Hildebrand and Leggett both show how increased accessibility to low cost DNA sequencing provides a great platform for novel discovery. A UK-wide team, which includes EI, is extending that research potential in an effort to get full DNA sequences for every eukaryote species in the British Isles.
As part of this project, known as the Darwin Tree of Life, EI researchers are hoping to reveal the true extent of the diversity we don’t often see or hear about. One of those researchers, Dr Sally Warring - a postdoc in the Neil Hall Group - says it will help answer long standing questions.
“Some of the research questions I think about are influenced by questions I get asked most often. One of the most common is: how many protist species are there in that pond? I’m always saying, ‘I don’t know!’ And I don’t think we have very good ways of knowing.”
Warring is working to obtain full genome sequences from mixed samples of protists - single celled eukaryotic life including green algae, and parasites - by first learning how to separate them using single cell DNA sequencing technologies.
“I think the single cell sequencing work will help in answering that question,” says Warring. “I don’t think metabarcoding, which I’ve done some of, is getting us close enough. We’re not getting enough resolution from that - it’s too short a fragment of DNA.”
Leggett thinks this will help, reflectively, with his own work. One of his projects relies on reference genome sequences of wildflowers to be able to identify and quantify the different plant species present in a sample of bee pollen. “The increasing availability of reference genome sequences helps metagenomics analysis,” he says. “The Darwin Tree of Life project is really going to help with that.”

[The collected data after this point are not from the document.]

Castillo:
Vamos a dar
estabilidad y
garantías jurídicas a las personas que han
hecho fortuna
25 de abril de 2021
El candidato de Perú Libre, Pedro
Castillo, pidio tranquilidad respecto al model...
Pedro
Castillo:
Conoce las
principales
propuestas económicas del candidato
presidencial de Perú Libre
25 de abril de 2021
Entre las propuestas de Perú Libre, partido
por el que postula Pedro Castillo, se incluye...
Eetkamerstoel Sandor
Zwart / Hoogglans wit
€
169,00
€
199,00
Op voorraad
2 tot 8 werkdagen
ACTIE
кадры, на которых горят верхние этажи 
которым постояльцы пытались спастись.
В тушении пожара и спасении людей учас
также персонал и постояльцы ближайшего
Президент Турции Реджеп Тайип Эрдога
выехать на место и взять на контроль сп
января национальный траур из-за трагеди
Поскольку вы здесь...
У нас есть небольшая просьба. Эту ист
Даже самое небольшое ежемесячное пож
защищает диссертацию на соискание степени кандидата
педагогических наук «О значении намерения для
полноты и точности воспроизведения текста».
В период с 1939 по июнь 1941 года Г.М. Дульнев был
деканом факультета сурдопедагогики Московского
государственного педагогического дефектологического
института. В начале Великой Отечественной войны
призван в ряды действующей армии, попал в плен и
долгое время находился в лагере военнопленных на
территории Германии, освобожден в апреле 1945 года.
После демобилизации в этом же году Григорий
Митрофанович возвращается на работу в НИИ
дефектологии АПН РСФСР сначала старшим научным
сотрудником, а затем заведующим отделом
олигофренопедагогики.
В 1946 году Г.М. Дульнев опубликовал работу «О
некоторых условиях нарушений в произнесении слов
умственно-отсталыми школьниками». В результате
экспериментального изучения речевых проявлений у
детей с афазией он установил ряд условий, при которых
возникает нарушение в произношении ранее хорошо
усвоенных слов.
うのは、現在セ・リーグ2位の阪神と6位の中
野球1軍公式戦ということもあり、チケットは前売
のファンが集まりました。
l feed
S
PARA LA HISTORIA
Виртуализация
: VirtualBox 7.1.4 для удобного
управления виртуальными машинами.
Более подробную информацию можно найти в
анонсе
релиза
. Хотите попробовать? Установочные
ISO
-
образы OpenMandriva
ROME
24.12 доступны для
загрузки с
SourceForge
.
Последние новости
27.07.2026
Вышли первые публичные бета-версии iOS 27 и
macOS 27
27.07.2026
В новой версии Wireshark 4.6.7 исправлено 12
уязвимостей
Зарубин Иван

Like Warring, Hildebrand says there’s a lot still to be discovered - even inside the human gut. “There’s still some work left to do. Even in something really well explored - the gut is probably the best explored microbiome - you still find new species. With any new metagenomic study, it’s kind of expected.”
We’re only in the early days of metagenomics. Considering what we’re already beginning to understand, the next few years of exploring life’s diversity are going to be truly fascinating. It’s clear that - though we might gaze at the night sky and think there’s so much up there we are yet to explore - there are still billions of discoveries awaiting us down here on Earth.